66th Street reconstruction work moves into east side in Richfield

 

The reconstruction of 66th Street continues on the west side of Richfield as work is set to begin on the city’s east side next. (Sun Current staff photo by Andrew Wig)

The revamped form of 66th Street is starting to take shape as the reconstruction of the county road continues.

As the corridor is widened from its previous incarnation, crews are preparing to begin work on stage two of the project on Richfield’s east side. So far, construction has focused on the west side, where work will continue as the project expands to the other end of the city.

Since work began this spring, the reconstruction has taken place between Interstate 35W and Penn Avenue.

“We’re making pretty great progress through that area,” said Colin Cox, communications specialist with Hennepin County Public Works.

“It’s starting to come together a little bit more at this point,” said Project Engineer Kyle Johnson, explaining how a new 66th Street is taking shape. “I think people can see the rebuilt road.”

Johnson said about five blocks have been paved thus far. The project is slowly making its way
toward Xerxes Avenue, Cox added.

Reconstruction is scheduled to begin on the east side of Richfield, between Oakland and 16th avenues, on Wednesday, July 12.

Following the completion of the major roadwork during this construction season and the next, the project is on track to be completely finished in September 2019 as finishing touches are added, including landscaping, clean-up and sidewalk work.

Until then, the county is addressing the disruption with an outreach effort to residents and businesses along the corridor. A project representative dedicated to business outreach has been making the rounds as the county works to minimize impacts, according to Cox. Maintaining full business access has “always been an important thing for us at the county,” he said.

“ … It does mean that sometimes people have to drive over gravel to get into a business or have to come in from a slightly different direction.”

While Cox said, “We understand it’s a hardship,” he added that ultimately the county believes businesses will appreciate the improved road and upgraded utilities.

As the county works to keep residents informed, affected neighborhoods are being canvassed with fliers, and “sidewalk meetings” have been held to provide status updates.

“We do very, very frequent door-to-door flyering updates,” said Bre Grand, who is contracting as an outreach communications manager on the project.
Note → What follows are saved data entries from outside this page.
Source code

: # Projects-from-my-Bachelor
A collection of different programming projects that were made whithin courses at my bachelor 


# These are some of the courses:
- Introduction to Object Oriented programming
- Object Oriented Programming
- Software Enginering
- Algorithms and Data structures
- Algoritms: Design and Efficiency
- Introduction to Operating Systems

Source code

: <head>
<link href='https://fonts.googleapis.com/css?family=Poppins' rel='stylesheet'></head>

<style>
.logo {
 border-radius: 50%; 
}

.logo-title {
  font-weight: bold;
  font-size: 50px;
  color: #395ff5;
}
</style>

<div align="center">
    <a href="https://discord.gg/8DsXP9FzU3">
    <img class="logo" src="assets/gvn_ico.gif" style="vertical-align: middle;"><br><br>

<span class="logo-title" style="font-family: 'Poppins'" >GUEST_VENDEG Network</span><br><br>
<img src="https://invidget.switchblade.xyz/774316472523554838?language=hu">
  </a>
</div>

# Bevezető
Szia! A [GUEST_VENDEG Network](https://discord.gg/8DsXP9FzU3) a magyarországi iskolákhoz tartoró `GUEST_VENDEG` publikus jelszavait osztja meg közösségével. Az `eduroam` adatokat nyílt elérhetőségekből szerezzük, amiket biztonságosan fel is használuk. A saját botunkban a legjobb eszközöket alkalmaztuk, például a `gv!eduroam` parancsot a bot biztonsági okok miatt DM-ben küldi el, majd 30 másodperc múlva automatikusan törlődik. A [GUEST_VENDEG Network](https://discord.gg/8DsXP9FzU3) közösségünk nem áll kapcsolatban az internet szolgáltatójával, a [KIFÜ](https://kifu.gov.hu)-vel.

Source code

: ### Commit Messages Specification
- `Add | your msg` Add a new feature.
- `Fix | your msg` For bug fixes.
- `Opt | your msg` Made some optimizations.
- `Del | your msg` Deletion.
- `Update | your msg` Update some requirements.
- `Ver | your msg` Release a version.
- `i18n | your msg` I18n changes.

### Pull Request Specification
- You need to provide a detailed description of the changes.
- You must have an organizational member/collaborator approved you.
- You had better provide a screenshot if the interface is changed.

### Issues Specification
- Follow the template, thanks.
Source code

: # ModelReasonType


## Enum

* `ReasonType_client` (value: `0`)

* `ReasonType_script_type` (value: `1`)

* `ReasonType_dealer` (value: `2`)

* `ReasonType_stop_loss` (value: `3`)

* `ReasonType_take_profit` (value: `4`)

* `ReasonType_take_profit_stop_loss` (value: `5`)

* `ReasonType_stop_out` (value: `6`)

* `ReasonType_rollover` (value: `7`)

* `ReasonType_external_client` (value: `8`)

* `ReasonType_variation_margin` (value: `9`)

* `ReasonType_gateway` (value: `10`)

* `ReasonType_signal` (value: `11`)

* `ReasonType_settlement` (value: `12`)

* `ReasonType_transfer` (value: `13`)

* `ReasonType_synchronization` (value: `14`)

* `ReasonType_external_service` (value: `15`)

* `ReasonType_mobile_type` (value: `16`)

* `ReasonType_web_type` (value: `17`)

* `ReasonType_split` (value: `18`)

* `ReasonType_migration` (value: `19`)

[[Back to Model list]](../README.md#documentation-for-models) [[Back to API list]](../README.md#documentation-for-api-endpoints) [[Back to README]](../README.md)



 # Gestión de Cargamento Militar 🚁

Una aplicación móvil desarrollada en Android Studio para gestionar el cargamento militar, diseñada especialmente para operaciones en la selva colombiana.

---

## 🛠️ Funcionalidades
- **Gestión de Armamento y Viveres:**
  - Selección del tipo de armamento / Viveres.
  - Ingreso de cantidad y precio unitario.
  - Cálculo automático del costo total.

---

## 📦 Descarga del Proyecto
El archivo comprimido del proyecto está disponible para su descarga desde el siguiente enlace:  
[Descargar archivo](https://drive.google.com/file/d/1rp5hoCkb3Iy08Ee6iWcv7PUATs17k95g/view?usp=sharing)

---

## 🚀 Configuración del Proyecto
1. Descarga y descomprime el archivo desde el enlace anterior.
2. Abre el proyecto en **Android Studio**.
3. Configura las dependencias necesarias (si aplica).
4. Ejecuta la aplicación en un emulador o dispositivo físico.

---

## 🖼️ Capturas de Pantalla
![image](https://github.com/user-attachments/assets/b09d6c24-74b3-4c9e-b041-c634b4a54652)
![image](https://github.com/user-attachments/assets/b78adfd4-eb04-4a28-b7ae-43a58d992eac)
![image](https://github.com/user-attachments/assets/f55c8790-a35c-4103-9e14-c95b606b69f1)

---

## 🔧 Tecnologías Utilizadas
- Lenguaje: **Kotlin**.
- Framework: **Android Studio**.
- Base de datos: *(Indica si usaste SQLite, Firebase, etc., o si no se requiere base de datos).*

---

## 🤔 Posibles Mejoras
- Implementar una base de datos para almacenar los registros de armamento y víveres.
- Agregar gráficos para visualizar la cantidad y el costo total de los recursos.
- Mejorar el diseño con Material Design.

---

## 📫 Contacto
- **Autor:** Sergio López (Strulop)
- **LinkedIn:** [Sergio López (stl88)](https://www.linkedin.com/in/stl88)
As the reconstruction moves to the east side, those charged with outreach are considering the area’s relatively large Spanish-speaking population, according to Cox. The county has been trying to ensure that informative materials come in English and Spanish, which is a new consideration for county road projects, he said.

So far, a project that has promised protracted disruption has been “generally well received by the public,” Cox said, acknowledging that the work is taking place as other road projects hamper commutes around the metro.

“ … We know this is a time when tempers can kind of flare up a little bit, but I think generally things are going pretty good.”